Euroscepticism Norway on the rise in Norway

After record support for Norwegian European Union (EU) membership in May, EU scepticism is back. Only about one in four Norwegians want Norway to join the EU, a new survey shows.

The proportion of those who would say "no" if there was a referendum on Norway's accession to the EU tomorrow is now at 55.8 percent. The proportion of those who would vote "yes" is at 27.2 percent, a decrease of 8.1 percentage points from the previous poll, the newspaper Nationen writes.

Support is also decreasing for the European Economic Area (EEA). In the previous survey, 64.9 percent of respondents said they would support the EEA agreement if there were a referendum tomorrow. Half a year later, the support fell to 58 percent.

READ MORE: Why isn’t Norway an EU member?

Voluntary mediation between SAS and cabin crew

New voluntary mediation between airline SAS and cabin crew in Norway will start on Monday.
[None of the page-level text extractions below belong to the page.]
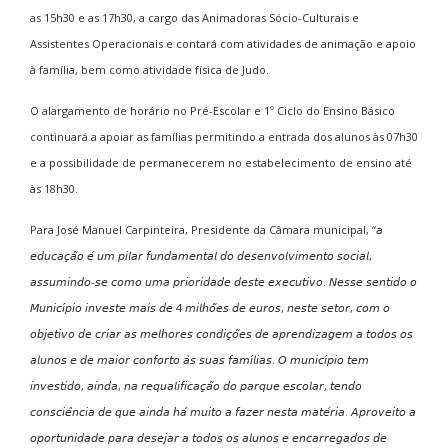
as 15h30 e as 17h30, a cargo das Animadoras Sócio-Culturais e
Assistentes Operacionais e contará com atividades de animação e apoio
à família, bem como atividade física de Judo.
O alargamento de horário no Pré-Escolar e 1º Ciclo do Ensino Básico
continuará a apoiar as famílias permitindo a entrada dos alunos às 07h30
e a possibilidade de permanecerem no estabelecimento de ensino até
às 18h30.
Para José Manuel Carpinteira, Presidente da Câmara municipal, “𝘢
𝘦𝘥𝘶𝘤𝘢𝘤̧𝘢̃𝘰 𝘦́ 𝘶𝘮 𝘱𝘪𝘭𝘢𝘳 𝘧𝘶𝘯𝘥𝘢𝘮𝘦𝘯𝘵𝘢𝘭 𝘥𝘰 𝘥𝘦𝘴𝘦𝘯𝘷𝘰𝘭𝘷𝘪𝘮𝘦𝘯𝘵𝘰 𝘴𝘰𝘤𝘪𝘢𝘭,
𝘢𝘴𝘴𝘶𝘮𝘪𝘯𝘥𝘰-𝘴𝘦 𝘤𝘰𝘮𝘰 𝘶𝘮𝘢 𝘱𝘳𝘪𝘰𝘳𝘪𝘥𝘢𝘥𝘦 𝘥𝘦𝘴𝘵𝘦 𝘦𝘹𝘦𝘤𝘶𝘵𝘪𝘷𝘰. 𝘕𝘦𝘴𝘴𝘦 𝘴𝘦𝘯𝘵𝘪𝘥𝘰 𝘰
𝘔𝘶𝘯𝘪𝘤𝘪́𝘱𝘪𝘰 𝘪𝘯𝘷𝘦𝘴𝘵𝘦 𝘮𝘢𝘪𝘴 𝘥𝘦 4 𝘮𝘪𝘭𝘩𝘰̃𝘦𝘴 𝘥𝘦 𝘦𝘶𝘳𝘰𝘴, 𝘯𝘦𝘴𝘵𝘦 𝘴𝘦𝘵𝘰𝘳, 𝘤𝘰𝘮 𝘰
𝘰𝘣𝘫𝘦𝘵𝘪𝘷𝘰 𝘥𝘦 𝘤𝘳𝘪𝘢𝘳 𝘢𝘴 𝘮𝘦𝘭𝘩𝘰𝘳𝘦𝘴 𝘤𝘰𝘯𝘥𝘪𝘤̧𝘰̃𝘦𝘴 𝘥𝘦 𝘢𝘱𝘳𝘦𝘯𝘥𝘪𝘻𝘢𝘨𝘦𝘮 𝘢 𝘵𝘰𝘥𝘰𝘴 𝘰𝘴
𝘢𝘭𝘶𝘯𝘰𝘴 𝘦 𝘥𝘦 𝘮𝘢𝘪𝘰𝘳 𝘤𝘰𝘯𝘧𝘰𝘳𝘵𝘰 𝘢̀𝘴 𝘴𝘶𝘢𝘴 𝘧𝘢𝘮𝘪́𝘭𝘪𝘢𝘴. 𝘖 𝘮𝘶𝘯𝘪𝘤𝘪́𝘱𝘪𝘰 𝘵𝘦𝘮
𝘪𝘯𝘷𝘦𝘴𝘵𝘪𝘥𝘰, 𝘢𝘪𝘯𝘥𝘢, 𝘯𝘢 𝘳𝘦𝘲𝘶𝘢𝘭𝘪𝘧𝘪𝘤𝘢𝘤̧𝘢̃𝘰 𝘥𝘰 𝘱𝘢𝘳𝘲𝘶𝘦 𝘦𝘴𝘤𝘰𝘭𝘢𝘳, 𝘵𝘦𝘯𝘥𝘰
𝘤𝘰𝘯𝘴𝘤𝘪𝘦̂𝘯𝘤𝘪𝘢 𝘥𝘦 𝘲𝘶𝘦 𝘢𝘪𝘯𝘥𝘢 𝘩𝘢́ 𝘮𝘶𝘪𝘵𝘰 𝘢 𝘧𝘢𝘻𝘦𝘳 𝘯𝘦𝘴𝘵𝘢 𝘮𝘢𝘵𝘦́𝘳𝘪𝘢. 𝘈𝘱𝘳𝘰𝘷𝘦𝘪𝘵𝘰 𝘢
𝘰𝘱𝘰𝘳𝘵𝘶𝘯𝘪𝘥𝘢𝘥𝘦 𝘱𝘢𝘳𝘢 𝘥𝘦𝘴𝘦𝘫𝘢𝘳 𝘢 𝘵𝘰𝘥𝘰𝘴 𝘰𝘴 𝘢𝘭𝘶𝘯𝘰𝘴 𝘦 𝘦𝘯𝘤𝘢𝘳𝘳𝘦𝘨𝘢𝘥𝘰𝘴 𝘥𝘦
The talks will tackle a new collective agreement and efficiency improvements.

The negotiations started in September, and the parties have also engaged in mediation previously without reaching an agreement.

Around 500 cabin crew may go on strike if the parties do not reach an agreement, FriFagbevegelse writes.
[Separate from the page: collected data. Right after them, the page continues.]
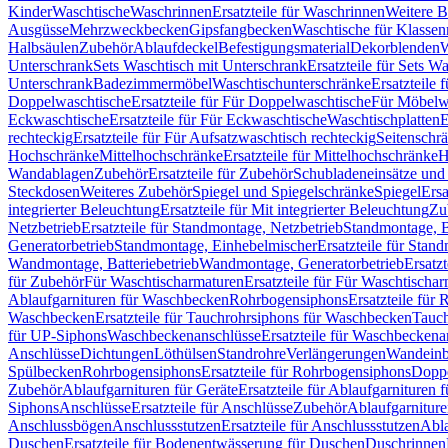
Kinder
Waschtische
Waschrinnen
Ersatzteile für Waschrinnen
Weitere 
Ausgüsse
Mehrzweckbecken
Gipsfangbecken
Waschtische für Klasse
Halbsäulen
Zubehör
Ablaufdeckel
Befestigungsmaterial
Dekorblenden
W
Unterschrank
Sets Waschtisch mit Unterschrank
Ersatzteile für Sets W
Unterschrank
Badezimmermöbel
Waschtischunterschränke
Ersatzteile 
Doppelwaschtische
Ersatzteile für Für Doppelwaschtische
Für Möbelw
Eckwaschtische
Ersatzteile für Für Eckwaschtische
Waschtischplatten
E
rechteckig
Ersatzteile für Für Aufsatzwaschtisch rechteckig
Seitenschr
Hochschränke
Mittelhochschränke
Ersatzteile für Mittelhochschränke
H
Wandablagen
Zubehör
Ersatzteile für Zubehör
Schubladeneinsätze un
Steckdosen
Weiteres Zubehör
Spiegel und Spiegelschränke
Spiegel
Ersa
integrierter Beleuchtung
Ersatzteile für Mit integrierter Beleuchtung
Zu
Netzbetrieb
Ersatzteile für Standmontage, Netzbetrieb
Standmontage, Ba
Generatorbetrieb
Standmontage, Einhebelmischer
Ersatzteile für Stan
Wandmontage, Batteriebetrieb
Wandmontage, Generatorbetrieb
Ersatz
für Zubehör
Für Waschtischarmaturen
Ersatzteile für Für Waschtischa
Ablaufgarnituren für Waschbecken
Rohrbogensiphons
Ersatzteile für
Waschbecken
Ersatzteile für Tauchrohrsiphons für Waschbecken
Tauch
für UP-Siphons
Waschbeckenanschlüsse
Ersatzteile für Waschbeckena
Anschlüsse
Dichtungen
Löthülsen
Standrohre
Verlängerungen
Wandeinb
Spülbecken
Rohrbogensiphons
Ersatzteile für Rohrbogensiphons
Dopp
Zubehör
Ablaufgarnituren für Geräte
Ersatzteile für Ablaufgarnituren 
Siphons
Anschlüsse
Ersatzteile für Anschlüsse
Zubehör
Ablaufgarnitur
Anschlussbögen
Anschlussstutzen
Ersatzteile für Anschlussstutzen
Abla
Duschen
Ersatzteile für Bodenentwässerung für Duschen
Duschrinnen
Union leader Elin Roverudseter in the Cabin Crew Association has previously said that cabin crew would not compromise on salaries or working hours.

"We do not agree to have wages drop again. It is really completely out of the question in a profession that is already defined as a low-wage profession," she told FriFagbevegelse ahead of the negotiations.
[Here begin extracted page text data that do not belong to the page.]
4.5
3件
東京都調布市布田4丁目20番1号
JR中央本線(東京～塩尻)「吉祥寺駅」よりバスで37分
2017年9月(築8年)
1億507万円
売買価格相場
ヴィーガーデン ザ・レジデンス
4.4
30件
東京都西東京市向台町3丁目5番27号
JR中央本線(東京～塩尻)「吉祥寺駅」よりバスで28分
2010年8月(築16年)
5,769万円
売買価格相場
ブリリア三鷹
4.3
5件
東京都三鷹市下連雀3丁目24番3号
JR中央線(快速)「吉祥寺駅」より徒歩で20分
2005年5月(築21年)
European Commission: No dialogue with Norway on train privatisation

Last year, the Norwegian government promised rapid dialogue with the European Union (EU) to stop train market privatisation in the country.

But the EU claims they have not heard anything from Norway on the matter.

"So far, we have not received any request for discussions on this matter," a source in the European Commission told the news bureau NTB.

Within the EU's fourth railway package, Norway will have to open all train traffic to competition after Christmas Eve, 2023.

In the Hurdal Platform, the Labour Party (AP) and the Centre Party (SP) stated that they would enter into a dialogue with the EU "as soon as possible" in order to secure exemptions from the privatisation requirements.